As an example he brings up how the Pokemon Company has released basically the same software on both Switch and mobile platforms. Which is true, but that does not mean it makes sense for Nintendo to release Tears of the Kingdom on mobile. We can already see that Nintendo knows this because they maintain Mario Kart Tour separately from the console versions. They’re entirely different business models, control schemes, and experiences.
I would argue that a more complicated analysis is required than just saying “multiplatforms are better than exclusives”.
He also just briefly glosses over what is the main BENEFIT to manufacturers: the profits made on hardware sales. There is not a lot of publicly available information, but we do know what each company tends to do. Nintendo prices their hardware above cost, so for them the additional hardware sales could offset the reduced software sales. Xbox prices their hardware at a loss, which explains why they valued exclusivity the least and have finished last in hardware units sold every generation since the original Xbox. Sony usually sells PlayStations at a loss to start the generation, but through hardware revisions and scaling ends up turning them profitable after a few years- a more balanced approach. And we see this reflected in their approaches to exclusivity: Nintendo is super-exclusive, Xbox is loose, and Sony is somewhere in the middle.
You also need to factor in how exclusives impact the ecosystem. The marketing budget for Mario Kart World Tour is not merely helping them to sell the game, but also to sell consoles. And not just consoles, but controllers and cases and branded SD cards and the USB camera and extra docks. It also encourages more software sales: the same person buying Mario Kart World and a Switch 2 might also buy other Switch 2 (or Switch 1) games. Even if they buy 3rd party games, Nintendo is still getting licensing fees. So if they release these big games on other platforms they might gain some revenue, but they lose out on a lot, plus they have to pay licensing fees to Sony/Xbox/Google/Apple/Valve to sell on those platforms.
If we were just discussing software sales in a vaccun then this would be accurate. Any 3rd party publisher has a much easier equation to determine which platforms to release on. Will the additional costs (development of a port plus the fees and asded marketing) be less than the revenue from additional units? It’s a bit complicated because some consumers have multiple platforms and will choose just one to buy the game on. This also helps explain why Sony delays the PC releases: they want to sell as many units overall as possible, but they also want anyone choosing between PS5 or Steam to be pushed to PS5 where their margins are higher.

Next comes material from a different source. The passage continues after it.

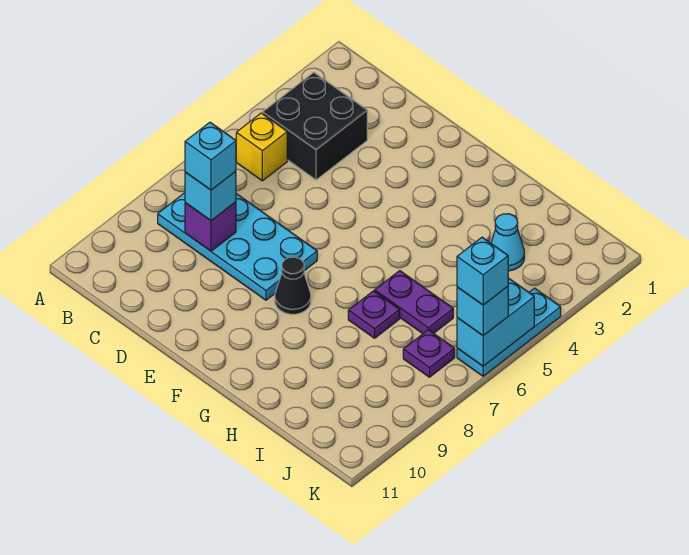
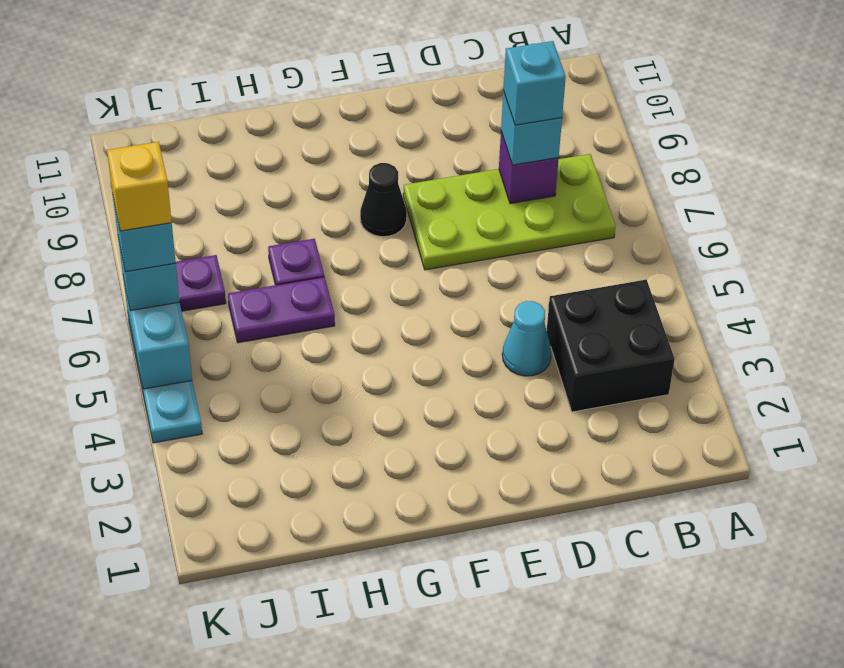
yellow 1x1 brick [236,113,287,181] -> yellow 1x1 brick moved to [107,142,172,231]
cyan 2x4 plate [158,193,317,300] -> lime 2x4 plate [403,154,616,270]
cyan 1x1 cone [491,214,524,271] -> cyan 1x1 cone moved to [502,301,551,376]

The author doesn’t have anywhere near the data required to do any of this analysis, so he’s reaching a fundamentally flawed conclusion.
ampersandrew@lemmy.world 8 months ago
He works at Circana. He’s working with way, way more data than he’s allowed to publicly disclose, since part of Circana’s business is selling the in-depth stuff to partners, as well as analyzing it to show trends to their partners who want to know what is and is not working across the industry at the moment.
paultimate14@lemmy.world 8 months ago
Does he have access to the proprietary sales data of Nintendo, Xbox, Sony, Valve, and Google?
I’d be shocked if he did, because those companies are all big enough to have their own in-house departments for that. He’s trying to sell consulting services to smaller publishers. Consults don’t get paid for saying "well I don’t really have enough information to say that for sure*, they get paid for making executives feel smart.
ampersandrew@lemmy.world 8 months ago
He posts an image like this one along with each monthly report, but that’s also the sort of thing you should probably know before you claim that the author doesn’t have the data he needs. The data they don’t have, they disclose that it’s an estimate. Nintendo doesn’t like to share, but the retail partners that sell their consoles do.